• EXERCISE DESCRIPTION
Set down the text of every entry below word for word and line by line, leaving the pictures out of your answer.

• Page images with their extracted text
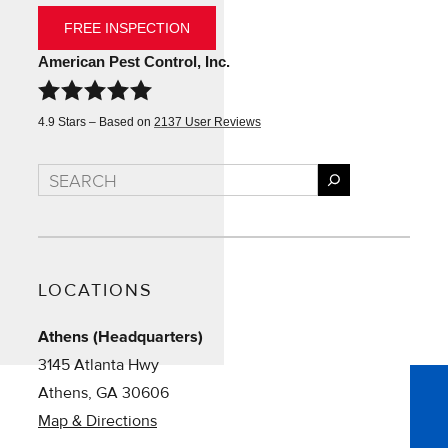
FREE INSPECTION
American Pest Control, Inc.
4.9
Stars – Based on
2137
User Reviews
Search
LOCATIONS
Athens (Headquarters)
3145 Atlanta Hwy
Athens, GA 30606
Map & Directions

• RESULT OF THE TASK
FREE INSPECTION
American Pest Control, Inc.
4.9
Stars – Based on
2137
User Reviews
Search
LOCATIONS
Athens (Headquarters)
3145 Atlanta Hwy
Athens, GA 30606
Map & Directions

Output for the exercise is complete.